President George W. Bush acknowledged
this month he had secretly ordered the National Security Agency to
eavesdrop on the international phone conversations and e-mail of
Americans suspected of links to terrorists without approval from the
Foreign Intelligence Surveillance Court.

The domestic spying order has set off a furious debate over whether
the war on terrorism gives Bush a blank check when it comes to civil
liberties and whether the president, in fact, broke the law.

The
Justice Department’s reports to the U.S. Congress on the surveillance
court’s activities show the Bush administration made 5,645 applications
for electronic surveillance and physical searches from 2001 through
2004, the most recent year for which figures are available. In the
previous four years, the court received a total of 3,436.

The
11-judge panel modified 179 of the Bush administration’s requests. By
contrast, only one was modified in the preceding four years.

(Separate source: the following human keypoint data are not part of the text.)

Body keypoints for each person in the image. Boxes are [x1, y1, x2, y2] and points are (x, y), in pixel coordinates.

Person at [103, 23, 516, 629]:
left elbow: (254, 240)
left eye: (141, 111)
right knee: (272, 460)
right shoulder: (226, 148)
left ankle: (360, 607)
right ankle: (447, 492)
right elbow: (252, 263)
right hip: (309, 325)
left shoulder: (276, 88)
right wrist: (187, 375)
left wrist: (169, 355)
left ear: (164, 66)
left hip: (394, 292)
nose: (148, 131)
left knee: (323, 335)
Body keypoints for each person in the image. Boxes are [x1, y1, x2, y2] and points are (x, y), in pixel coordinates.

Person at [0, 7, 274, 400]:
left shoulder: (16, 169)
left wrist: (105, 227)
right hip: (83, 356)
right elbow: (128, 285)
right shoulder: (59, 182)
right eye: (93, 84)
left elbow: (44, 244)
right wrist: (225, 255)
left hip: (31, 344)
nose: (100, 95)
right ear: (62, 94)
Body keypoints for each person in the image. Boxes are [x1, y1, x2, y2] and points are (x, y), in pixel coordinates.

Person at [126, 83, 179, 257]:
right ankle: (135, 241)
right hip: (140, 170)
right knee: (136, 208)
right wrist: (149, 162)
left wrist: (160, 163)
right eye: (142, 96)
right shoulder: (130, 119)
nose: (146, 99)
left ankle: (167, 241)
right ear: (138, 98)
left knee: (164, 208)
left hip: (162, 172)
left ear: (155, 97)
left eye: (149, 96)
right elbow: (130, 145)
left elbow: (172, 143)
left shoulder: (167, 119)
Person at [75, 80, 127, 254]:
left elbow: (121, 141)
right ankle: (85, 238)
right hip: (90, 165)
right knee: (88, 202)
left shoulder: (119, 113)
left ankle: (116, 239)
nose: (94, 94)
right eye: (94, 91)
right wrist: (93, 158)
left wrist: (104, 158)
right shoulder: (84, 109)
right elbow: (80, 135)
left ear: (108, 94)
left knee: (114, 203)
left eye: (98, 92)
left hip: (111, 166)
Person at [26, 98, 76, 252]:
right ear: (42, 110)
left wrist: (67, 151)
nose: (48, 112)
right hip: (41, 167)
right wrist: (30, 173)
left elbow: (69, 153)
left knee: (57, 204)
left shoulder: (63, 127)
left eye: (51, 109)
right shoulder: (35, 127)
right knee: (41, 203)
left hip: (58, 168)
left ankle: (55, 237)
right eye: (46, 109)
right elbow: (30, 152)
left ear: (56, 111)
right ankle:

The court
has reportedly handled almost 20,000 applications since it was set up
and has rejected only a handful.

Reasons for the modifications were not stated and could range from minor alterations to more substantive changes.

The
highly classified court was set up by the 1978 Foreign Intelligence
Surveillance Act, or FISA, in the wake of Cold War spy fears and
President Richard Nixon’s misuse of U.S. intelligence agencies to spy
on the anti-Vietnam War movement and other political dissidents.

The
Washington-based Council on American-Islamic Relations has filed a
Freedom of Information request with federal agencies seeking government
records relating to Bush’s executive orders authorizing surveillance of
Americans.

The group said on Tuesday it also filed a similar
request with the Justice and Energy Departments for information on the
secret radiation monitoring of Muslim sites in six U.S. cities, first
reported by U.S. News and World Report.

The magazine reported
last week that more than 100 sites, including private homes, were
monitored without court approval as required by FISA.

“We are
concerned that, under this secretive program, our government has
overstepped constitutional bounds by intruding on private property
without any probable cause or valid court orders,” CAIR’s national
legal director, Arsalan Iftikhar, said in a statement.

‘LIMITED PROGRAM’

Bush
has said FISA was intended for “long-term monitoring” and that the
government after September 11 needed to move “faster and quicker” to
protect Americans.

Bush said he had reauthorized the domestic
spying program more than 30 times since the September 11 attacks and
would continue to do so.

In Crawford, Texas, where Bush is
spending the holidays, his spokesman, Trent Duffy, defended what he
called a “limited program.”

“This is not about monitoring phone
calls designed to arrange Little League practice or what to bring to a
potluck dinner,” he told reporters. “These are designed to monitor
calls from very bad people to very bad people who have a history of
blowing up commuter trains, weddings, and churches.”

After some
of the FISA judges expressed concern about the legality of the domestic
spying program, the Bush administration agreed to provide them with a
classified briefing, probably early next month.